Solution: The volume of a sphere of radius $r$ is $V=\dfrac{4}{3}\pi r^3$ and the surface area of a sphere of radius $r$ is $S=4\pi r^2$. "Evaporation" is understood as a decrease in the volume of the spherical raindrop and so we express the differential equation in the form
$$(*) \hspace{35pt} \dfrac{dV}{dt} = -\alpha S,$$
where $\alpha>0$ is an "evaporation constant" (which would depend in reality on the environment in which the drop is falling -- an experimentally determined value!). As written, this is not "a differential equation for the volume of the raindrop", because we do not know the precise formula for the surface area of the raindrop (if we did, we wouldn't have to derive an equation to find the volume!).

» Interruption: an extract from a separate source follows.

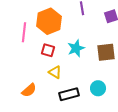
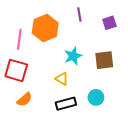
red square: (48, 50) -> (16, 70), moved, size x1.6
yellow triangle: (55, 72) -> (62, 79), moved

So we must rewrite the right hand side of this equation in terms of the function $V$ instead of the function $S$. To do this we take the formula $V=\dfrac{4}{3}\pi r^3$ and solve for $r$ to get $r = \left( \dfrac{3}{4\pi} V \right)^{\frac{1}{3}}$. Now since $S=4\pi r^2$ we simply substitute the formula for $S$ and the formula for $r$ into $(*)$ to see
$$\dfrac{dV}{dt}=-\alpha S = -\alpha (4 \pi) \left[ \left( \dfrac{3}{4 \pi} V \right)^{\frac{1}{3}} \right]^2=-k V^{\frac{2}{3}},$$
where $k>0$ just combines all the various constants together into one, i.e., $k=\alpha(4\pi) \left(\dfrac{3}{4\pi} \right)^{\frac{2}{3}}$. This is a "differential equation for the volume of the raindrop as a function of time".
#5,pg.24: Determine the order and determine whether or not the equation is a linear or nonlinear equation:
$$\dfrac{d^2 y}{dt^2}+\sin(t+y)=\sin(t).$$
Solution: This is a second order nonlinear equation (there is a $y$ inside of the sine function!).